Ribavirin suppresses eIF4E-mediated oncogenic transformation. (a) (Left) Anchorage-dependent foci formation of NIH 3T3 cells treated with ribavirin and transfected with empty vector (black dashed line), eIF4E WT (blue line), eIF4E W56A (red line), and cells treated with Rib4C and transfected with eIF4E WT (black solid line). Error bars represent ± 1σ of three independent experiments. Probability of focus formation (Pfocus) is defined as the number of foci formed divided by the number of cells plated. (Right) Photograph of Giemsa-stained dishes of ribavirin-treated cells transformed by eIF4E. (b) Colony formation of primary human CD34+ myeloid progenitors isolated from patients with AML (M1, solid circles; M5, solid squares) and normal bone marrow (BM, open squares), as a function of ribavirin concentration.
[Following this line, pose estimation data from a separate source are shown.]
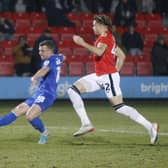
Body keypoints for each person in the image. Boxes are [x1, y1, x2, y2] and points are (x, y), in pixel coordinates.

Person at [67, 15, 159, 145]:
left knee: (119, 107)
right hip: (100, 75)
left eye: (94, 25)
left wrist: (82, 43)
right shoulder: (107, 38)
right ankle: (86, 123)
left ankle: (151, 126)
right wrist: (115, 71)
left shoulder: (105, 38)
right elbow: (121, 56)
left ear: (102, 25)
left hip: (107, 76)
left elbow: (99, 52)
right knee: (72, 90)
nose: (92, 27)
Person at [0, 40, 64, 144]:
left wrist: (34, 78)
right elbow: (62, 57)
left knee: (30, 116)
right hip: (39, 93)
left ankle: (44, 133)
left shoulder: (50, 59)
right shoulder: (57, 58)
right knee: (18, 110)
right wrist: (61, 57)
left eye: (42, 51)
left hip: (47, 94)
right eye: (39, 50)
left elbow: (44, 71)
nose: (40, 53)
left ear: (50, 51)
Ribavirin reduces colony formation of eIF4E-dependent AML-M5 with an apparent IC50 of ≈1μM, and with no effect on M1 and normal bone marrow myeloid progenitor cells at this concentration. Note that data are internally normalized and that absolute colony formation efficiencies of AML myeloid progenitors are greater than that of BM (data not shown). Error bars represent ± 1σ of four independent experiments. (c)(Left) Mean tumor volume in nude mice engrafted with cells derived from a hypopharyngeal eIF4E-dependent tumor, as a function of treatment with daily 1 μM ribavirin orally at a dose of 40μg per kg per day (solid squares). Error bars represent ± 1σ of 10 mice. (Right) Photograph of tumors resected after 20 days of treatment.

Fig. 4.

Ribavirin and m7G mRNA cap are recognized similarly by eIF4E. (a) 1H, 15N HSQC NMR spectra of eIF4E in the absence (black) and presence (red) of saturating concentrations of m7G nucleoside. Note that of the 273 residues of the construct, 207 resonances are observed. (b) 1H, 15N HSQC NMR spectra of eIF4E in the presence of saturating concentrations of m7G (red) and ribavirin nucleosides (blue). (c) eIF4E backbone residues that exhibit (red) and do not exhibit (blue) 1H, 15N HSQC NMR chemical shift perturbation upon binding of ribavirin and m7G mRNA cap. The difference between conformational rearrangements upon cap binding of mouse eIF4E observed here and those reported for yeast eIF4E (29) may be because of differences between mouse and yeast proteins as well as micelle binding to yeast eIF4E (29).